L’annonce du remplacement du juge Anthony Kennedy à la Cour Suprême par Donald Trump a été soigneusement médiatiquement organisée. Quelques heures avant  la Maison-Blanche a invité via Tweeter à assister à l’annonce solennelle trois sénateurs Démocrates  en campagne pour leur ré-élection dans des états Républicains. Si quelqu’un doutait que la date de la démission de Kennedy s’insérait dans le calendrier électoral…

Le président a donc annoncé son choix : Brett Kavanaugh.

Sans doute le moins polémique au sein du Grand Old Party Kavanaugh ne représente pas l’électeur trumpien typique du Midwest post-industriel. Il est né et a grandi dans les quartiers chics de la capitale fédérale avant de faire des études à la Yale Law School. Il sera le sixième catholique sur les neufs juges de la Cour. Une des étoiles montantes du Parti républicain il présente un profil plus politique que juridique. Lors de la confirmation de sa nomination précédente un sénateur Démocrate l’a surnommé « Le Forrest Gump de la politique Républicaine ».  Sa carrière de juriste est entièrement liée à la politique. Assistant de Kenneth Starr, le procureur qui a enquêté sur les affaires immobilières et autres des  Clinton il a même rédigé une partie du rapport. Membre actif de la « Federalist Society » qui a préparé les listes de juges à nommer pour Donald Trump il s’est distingué récemment en refusant le droit d’avorter à une immigrante mineure. Trump a donc fait le choix d’un profil politique relativement consensuel dans son parti. D’autres choix plus spectaculaire, comme celui d’Amy Barrett, étaient possibles mais plus polémiques. Le principal sujet de polémique soulevé par la démission de Kennedy tourne autour de l’abrogation de la décision Roe V. Wade de 1973 qui avait autorisé l’avortement au plan fédéral. Sur ce sujet Kavanaugh s’est montré moins virulent que d’autres membres de la liste des pressentis.

Si le basculement définitif de la Cour Suprême à droite était un enjeu en soi la conjoncture électorale a joué un rôle important. Les Démocrates sont maintenant devant un choix sans bonne solution. Leur base les pousse à s’opposer de toutes leurs forces à la confirmation de Kavanauh lors des audiences au Sénat. La Cour est en congé. Rien n’obligeait Kennedy à annoncer si vite sa démission ni Donald Trump a choisir rapidement un successeur ni Mitch Connell à programmer ainsi le vote de confirmation avant les élections.

Les Républicains disposent au Sénat d’une majorité de 51 contre 49 mais John MacCain, en traitement pour son cancer du cerveau, n’a pas remis les pieds à Washington depuis le début de l’année. La voix prépondérante du vice-président leur permet de palier cette absence mais ils ne peuvent se permettre une défection. La bataille pour s’opposer à la confrontation est cependant perdue d’avance pour les Démocrates. Le problème pourrait bien venir de leurs propres rangs. Les trois sénateurs Démocrates Joe Donnelly, Joe Manchin et Heidi Heitkamp ont déjà voté pour confirmer Neil Gorsuch, le précédent juge proposé par Donald Trump l’année dernière alors qu’ils n’étaient pas sous pression électorale. Les espoirs de refus de la confirmation reposent donc paradoxalement sur deux sénatrices Républicaines : Susan Collins et Lisa Murkowski. Les deux seules sénatrices de leur parti à soutenir plus ou moins les droits des femmes à choisir leurs grossesses. Collins s’est montré dans le passé la plus résolue à ce sujet mais a déjà indiqué ces derniers jours qu’elles se conformerait sans doute à la discipline de son parti. Les convictions de Murkowski semblent moins fermes et son état de l’Alaska a déjà reçu des avantages fiscaux divers lors de débats antérieurs.

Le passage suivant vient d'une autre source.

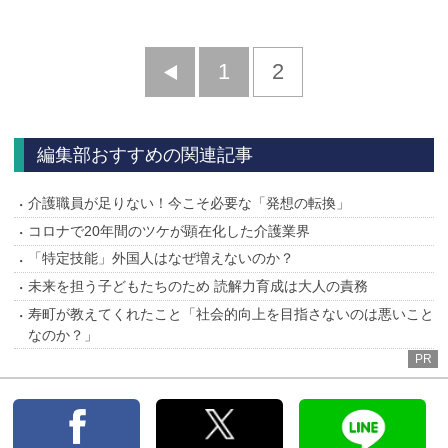
前
1
2
へ
編集部おすすめの関連記事
介護職員が足りない！今こそ必要な「発想の転換」
コロナで20年間のツケが顕在化した介護業界
「特定技能」外国人はなぜ増えないのか？
未来を担う子どもたちのため 読解力育成は大人の責務
寿町が教えてくれたこと「社会的向上を目指さないのは悪いこと
なのか？」
PR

Mais le piège politique va encore plus loin. La perspective de regagner la majorité à la Chambre des Représentants motive les Démocrates poussés par une base très mobilisée, comme l’est celle des Républicains. S’engager dans une bataille de procédure, qui plus est perdue d’avance, au Sénat présente un gros risque de paraitre éloigné des problèmes réels des électeurs. L’état-major Démocrate se trouve donc devant ce dilemme : soit déserter sans combattre la bataille de la Cour Suprême, soit apparaitre comme une bande d’apparatchiks politiciens loin du peuple. Bien joué Trump.